* _Required work_
Without including any images, repeat the data exactly.

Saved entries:
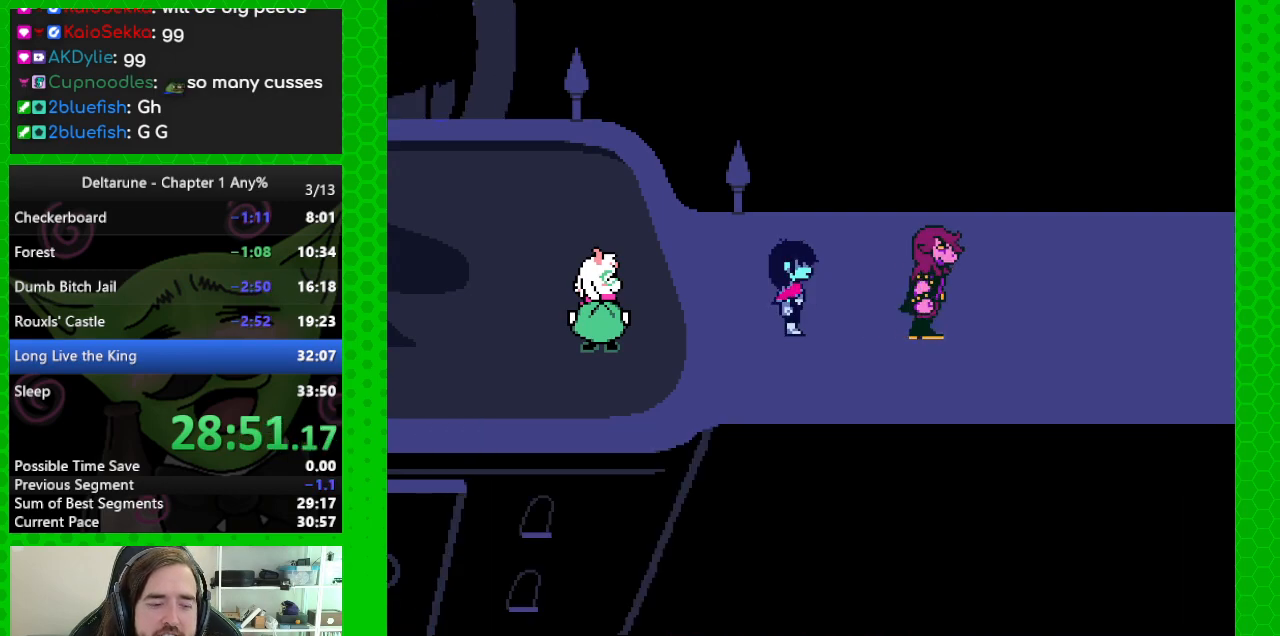
{"keys": ["ctrl", "right", "shift"], "events": [[33, "return", "up"], [33, "z", "down"], [133, "return", "down"], [133, "z", "up"], [283, "return", "up"], [283, "z", "down"], [317, "return", "down"], [367, "z", "up"], [417, "return", "up"]]}
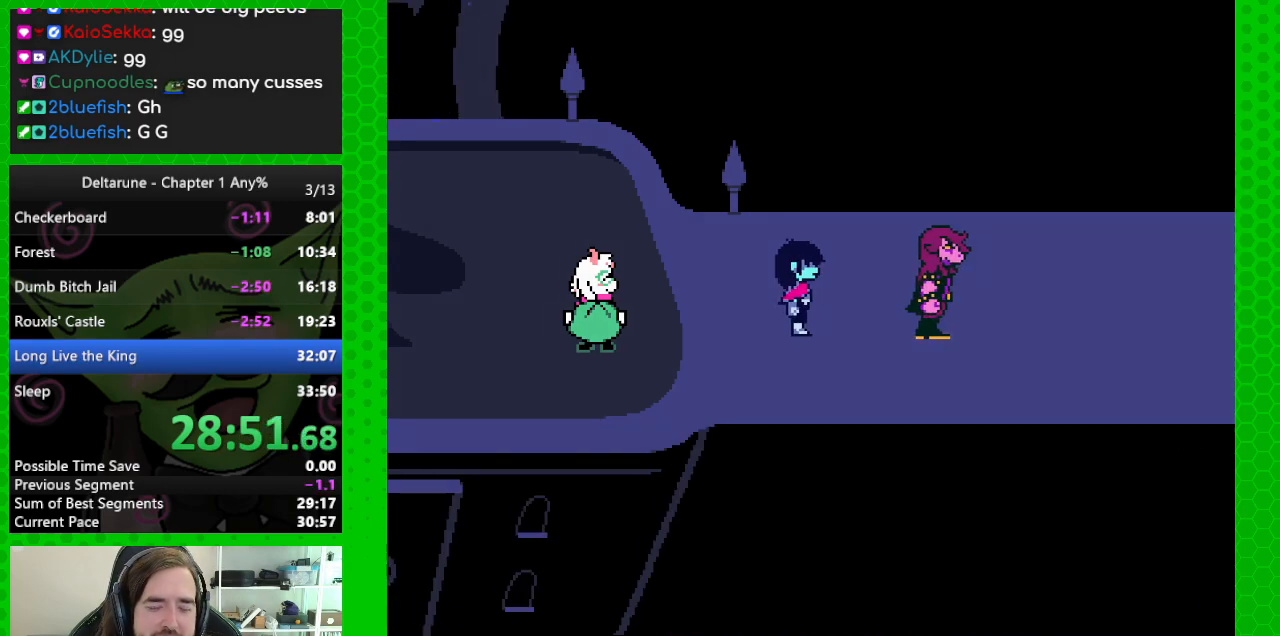
{"keys": ["ctrl", "return", "right", "shift", "z"], "events": [[17, "return", "down"], [17, "z", "down"], [150, "return", "up"], [150, "z", "up"], [200, "return", "down"], [200, "z", "down"], [333, "return", "up"], [333, "z", "up"], [433, "return", "down"], [433, "z", "down"]]}
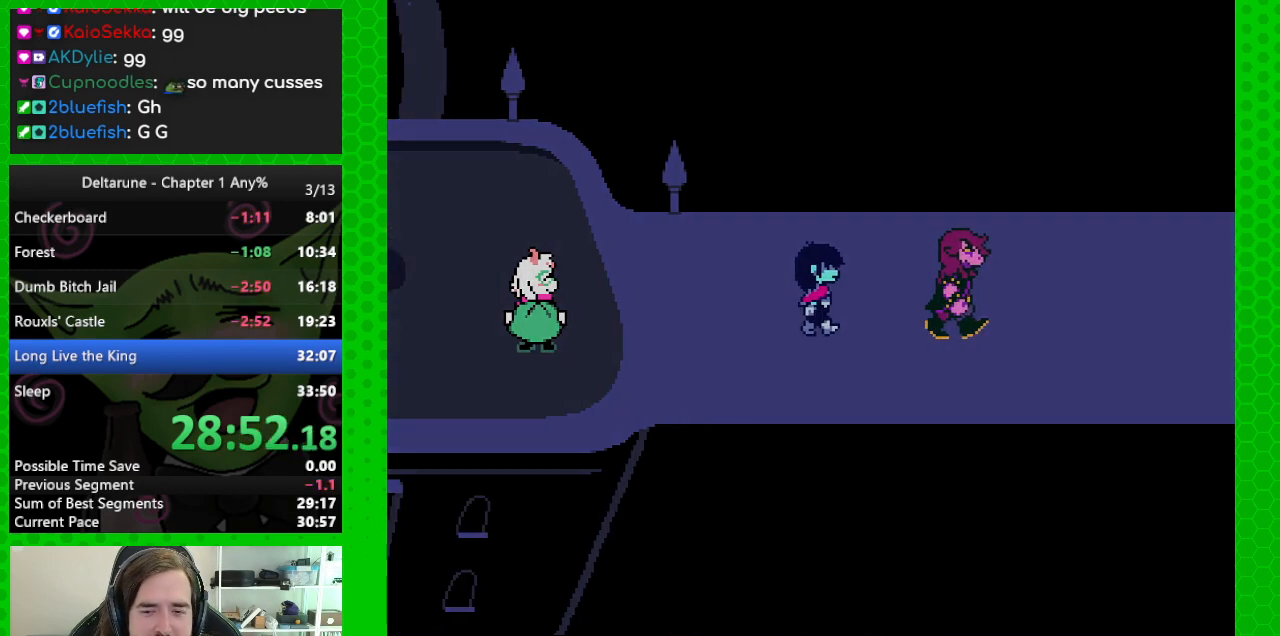
{"keys": ["ctrl", "return", "right", "shift"], "events": [[33, "return", "up"], [67, "z", "up"], [117, "return", "down"], [167, "z", "down"], [217, "return", "up"], [267, "z", "up"], [317, "return", "down"], [400, "z", "down"], [450, "return", "up"], [500, "return", "down"], [500, "z", "up"]]}
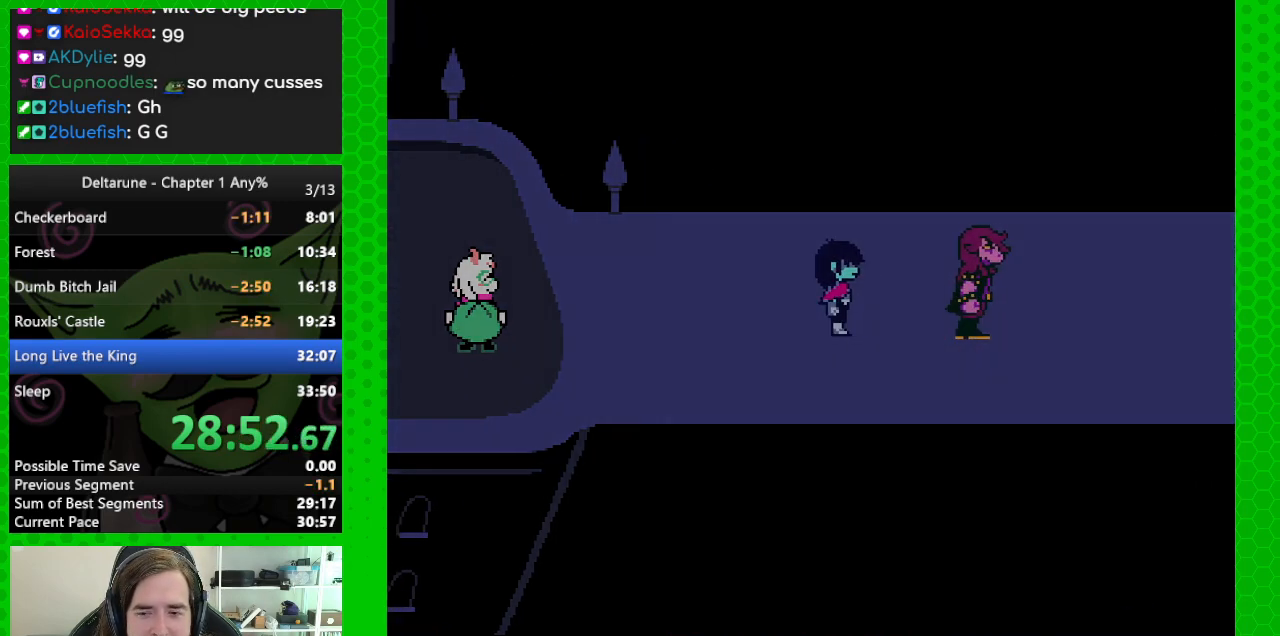
{"keys": ["ctrl", "return", "right", "shift"], "events": [[133, "return", "up"], [133, "z", "down"], [233, "return", "down"], [283, "z", "up"], [317, "return", "up"], [367, "z", "down"], [417, "return", "down"], [467, "z", "up"]]}
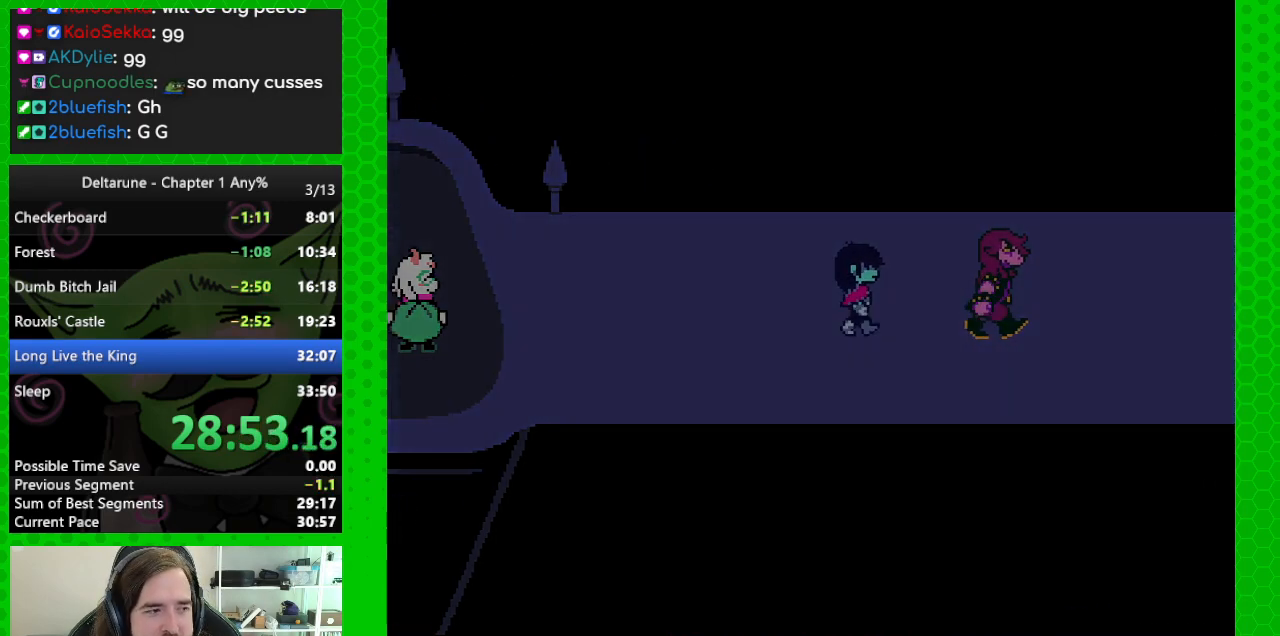
{"keys": ["ctrl", "right", "shift"], "events": [[17, "return", "up"], [100, "z", "down"], [150, "return", "down"], [250, "return", "up"], [250, "z", "up"], [333, "return", "down"], [333, "z", "down"], [483, "return", "up"], [483, "z", "up"]]}
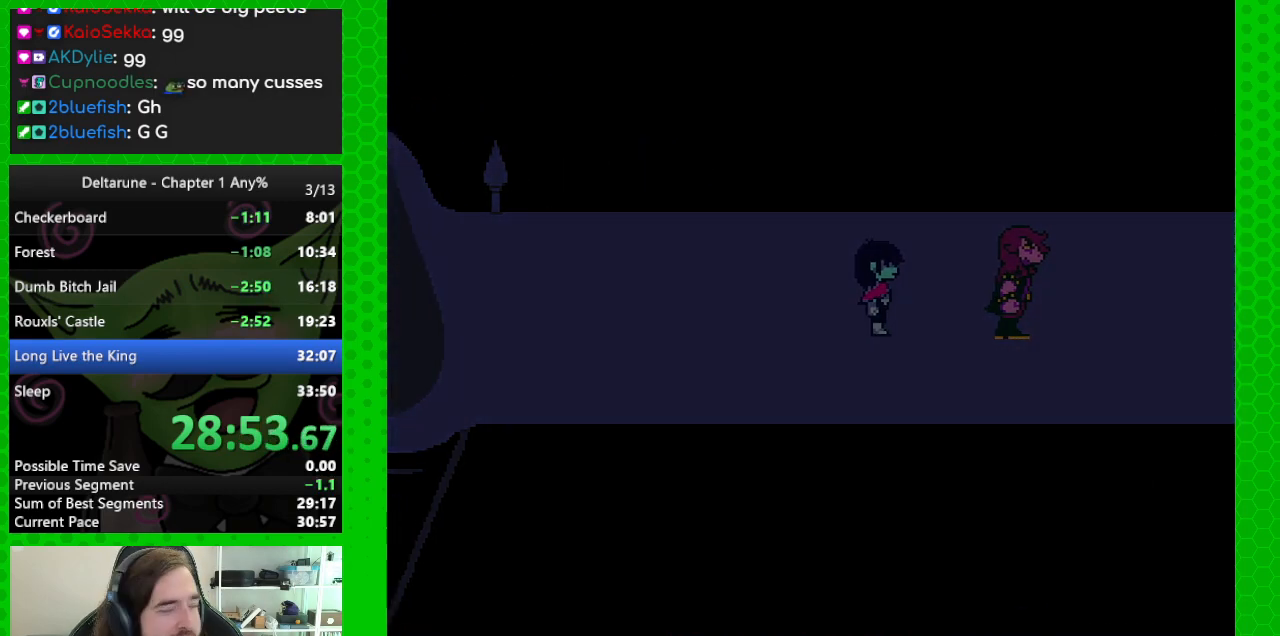
{"keys": ["ctrl", "return", "right", "shift", "z"], "events": [[67, "return", "down"], [67, "z", "down"], [167, "return", "up"], [167, "z", "up"], [267, "z", "down"], [317, "return", "down"], [400, "return", "up"], [400, "z", "up"], [450, "return", "down"], [500, "z", "down"]]}
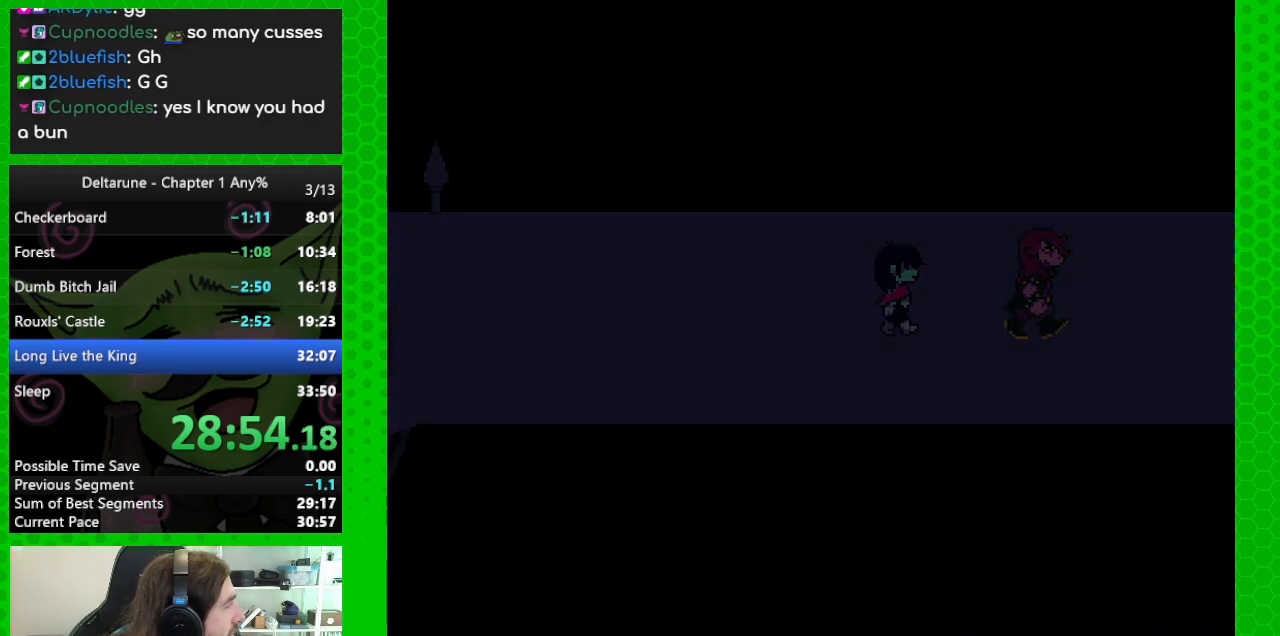
{"keys": ["ctrl", "return", "right", "shift", "z"], "events": [[83, "return", "up"], [133, "z", "up"], [183, "return", "down"], [233, "z", "down"], [283, "return", "up"], [333, "z", "up"], [417, "return", "down"], [467, "z", "down"]]}
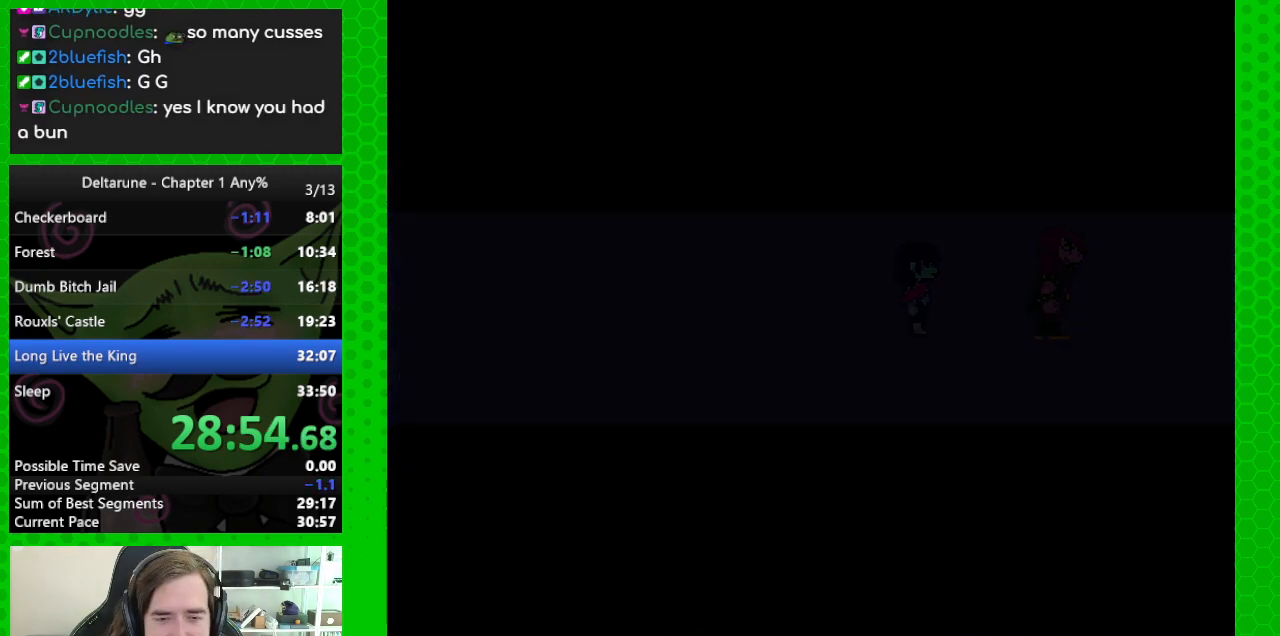
{"keys": ["ctrl", "right", "shift", "z"], "events": [[17, "return", "up"], [67, "z", "up"], [100, "return", "down"], [200, "return", "up"], [200, "z", "down"], [300, "return", "down"], [300, "z", "up"], [383, "return", "up"], [383, "z", "down"]]}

* _Result of the exercise_
{"keys": ["ctrl", "right", "shift"], "events": [[33, "return", "up"], [33, "z", "down"], [133, "return", "down"], [133, "z", "up"], [283, "return", "up"], [283, "z", "down"], [317, "return", "down"], [367, "z", "up"], [417, "return", "up"]]}
{"keys": ["ctrl", "return", "right", "shift", "z"], "events": [[17, "return", "down"], [17, "z", "down"], [150, "return", "up"], [150, "z", "up"], [200, "return", "down"], [200, "z", "down"], [333, "return", "up"], [333, "z", "up"], [433, "return", "down"], [433, "z", "down"]]}
{"keys": ["ctrl", "return", "right", "shift"], "events": [[33, "return", "up"], [67, "z", "up"], [117, "return", "down"], [167, "z", "down"], [217, "return", "up"], [267, "z", "up"], [317, "return", "down"], [400, "z", "down"], [450, "return", "up"], [500, "return", "down"], [500, "z", "up"]]}
{"keys": ["ctrl", "return", "right", "shift"], "events": [[133, "return", "up"], [133, "z", "down"], [233, "return", "down"], [283, "z", "up"], [317, "return", "up"], [367, "z", "down"], [417, "return", "down"], [467, "z", "up"]]}
{"keys": ["ctrl", "right", "shift"], "events": [[17, "return", "up"], [100, "z", "down"], [150, "return", "down"], [250, "return", "up"], [250, "z", "up"], [333, "return", "down"], [333, "z", "down"], [483, "return", "up"], [483, "z", "up"]]}
{"keys": ["ctrl", "return", "right", "shift", "z"], "events": [[67, "return", "down"], [67, "z", "down"], [167, "return", "up"], [167, "z", "up"], [267, "z", "down"], [317, "return", "down"], [400, "return", "up"], [400, "z", "up"], [450, "return", "down"], [500, "z", "down"]]}
{"keys": ["ctrl", "return", "right", "shift", "z"], "events": [[83, "return", "up"], [133, "z", "up"], [183, "return", "down"], [233, "z", "down"], [283, "return", "up"], [333, "z", "up"], [417, "return", "down"], [467, "z", "down"]]}
{"keys": ["ctrl", "right", "shift", "z"], "events": [[17, "return", "up"], [67, "z", "up"], [100, "return", "down"], [200, "return", "up"], [200, "z", "down"], [300, "return", "down"], [300, "z", "up"], [383, "return", "up"], [383, "z", "down"]]}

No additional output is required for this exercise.